- _About this task_: When you return the material, keep every line exactly as it is and omit the pictures.
▼
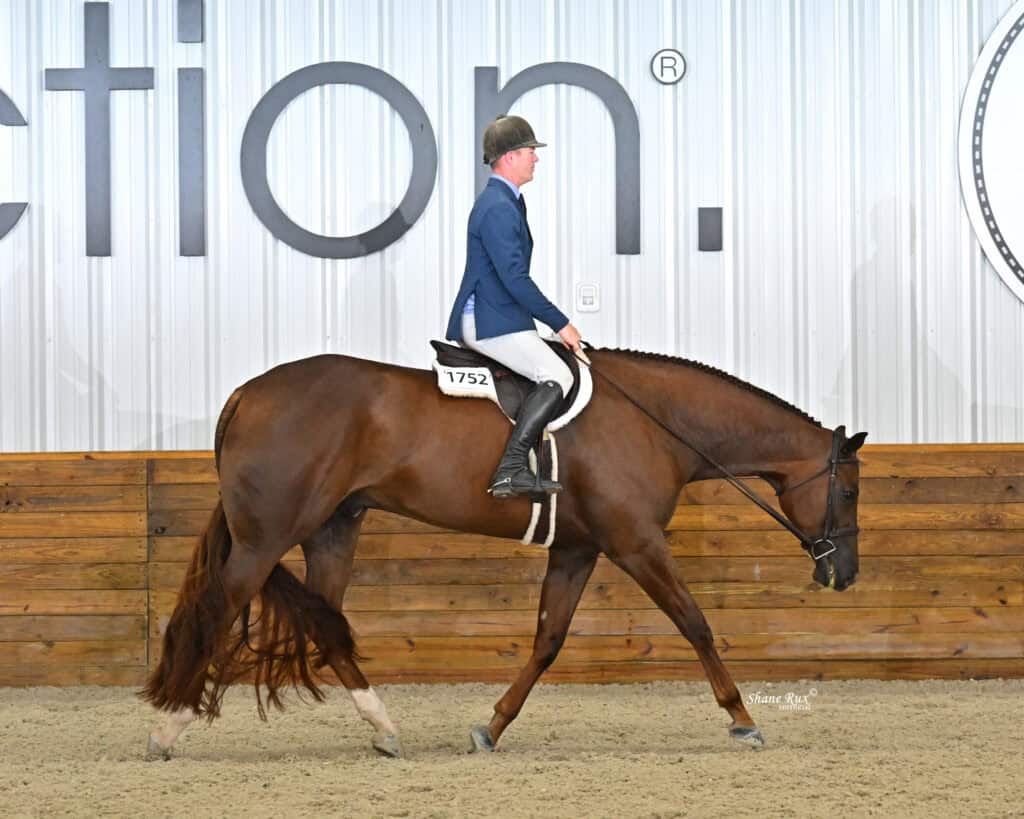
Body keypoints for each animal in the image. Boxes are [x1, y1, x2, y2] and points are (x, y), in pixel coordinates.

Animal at [141, 347, 867, 759]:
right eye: (851, 490)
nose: (845, 573)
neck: (655, 422)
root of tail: (249, 392)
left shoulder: (578, 548)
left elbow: (547, 639)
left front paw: (491, 727)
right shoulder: (635, 543)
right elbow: (696, 623)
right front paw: (743, 720)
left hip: (333, 529)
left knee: (328, 625)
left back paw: (384, 729)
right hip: (265, 537)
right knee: (217, 611)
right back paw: (168, 730)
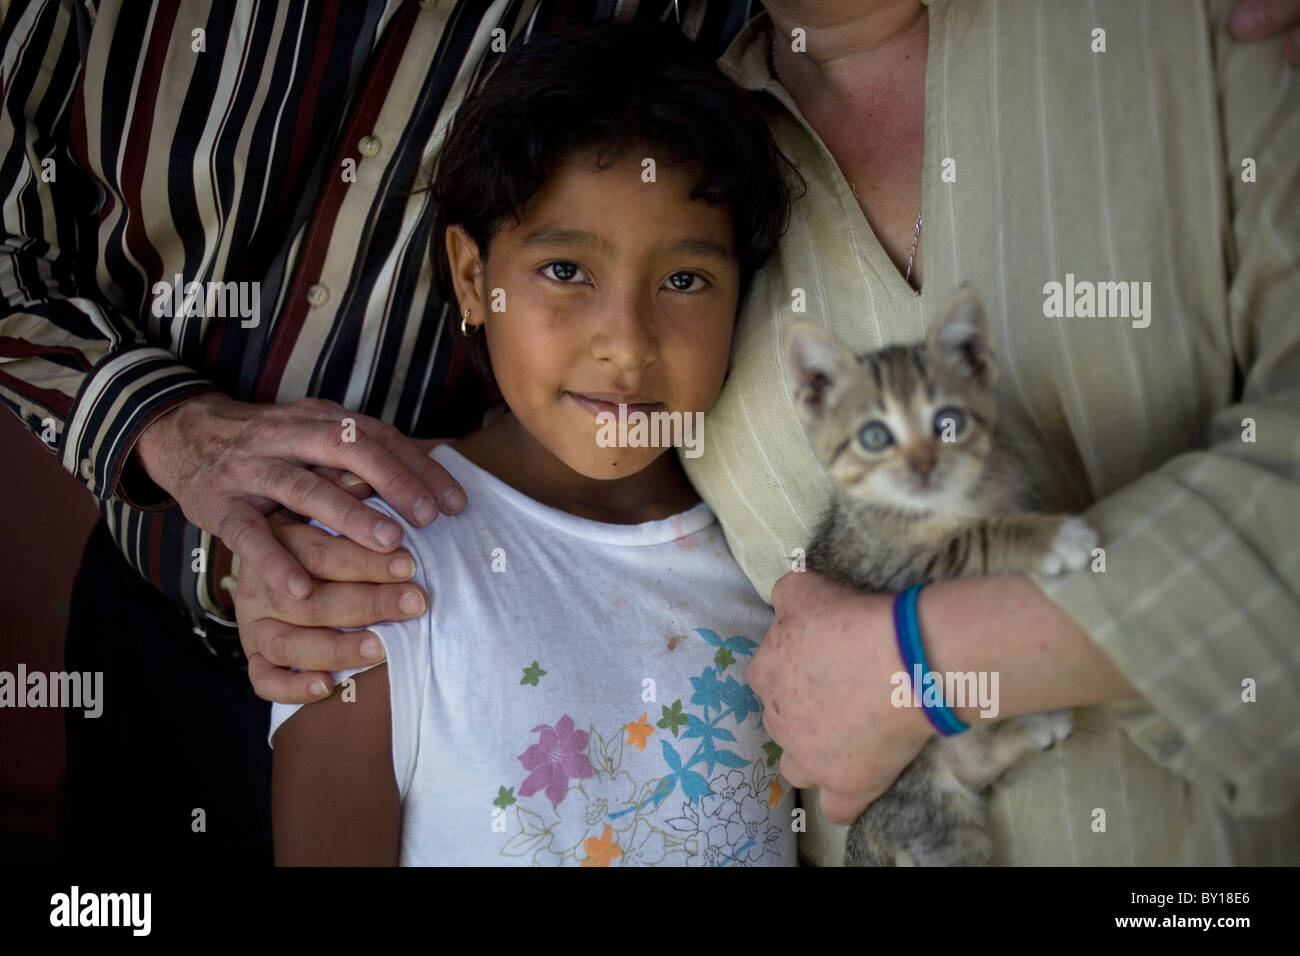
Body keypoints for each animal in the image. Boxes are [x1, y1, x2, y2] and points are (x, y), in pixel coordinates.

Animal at [780, 286, 1097, 868]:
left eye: (947, 422)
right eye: (874, 435)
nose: (924, 467)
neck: (956, 501)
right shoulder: (895, 566)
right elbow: (978, 539)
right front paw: (1048, 536)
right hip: (928, 803)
▲
- _Response to this exercise_:
Body keypoints for each animal in the image. Boxes are [x1, y1, x2, y2] and points are (x, y), in pixel coordinates.

Animal at [141, 347, 867, 759]:
right eye: (851, 490)
nose: (845, 573)
neck: (655, 422)
root of tail: (249, 392)
left shoulder: (578, 548)
left elbow: (547, 639)
left front paw: (491, 727)
right shoulder: (635, 543)
right elbow: (696, 623)
right front paw: (743, 720)
left hip: (333, 529)
left knee: (328, 625)
left back paw: (384, 729)
right hip: (265, 537)
right knee: (217, 611)
right back paw: (168, 730)
Body keypoints for each animal in the image. Boxes are [x1, y1, x2, y2] and points are (x, y), in pixel coordinates.

Animal at [780, 286, 1097, 868]:
left eye: (947, 422)
right eye: (874, 435)
nose: (924, 467)
neck: (956, 501)
right shoulder: (895, 566)
right elbow: (978, 539)
right front paw: (1048, 536)
right hip: (928, 803)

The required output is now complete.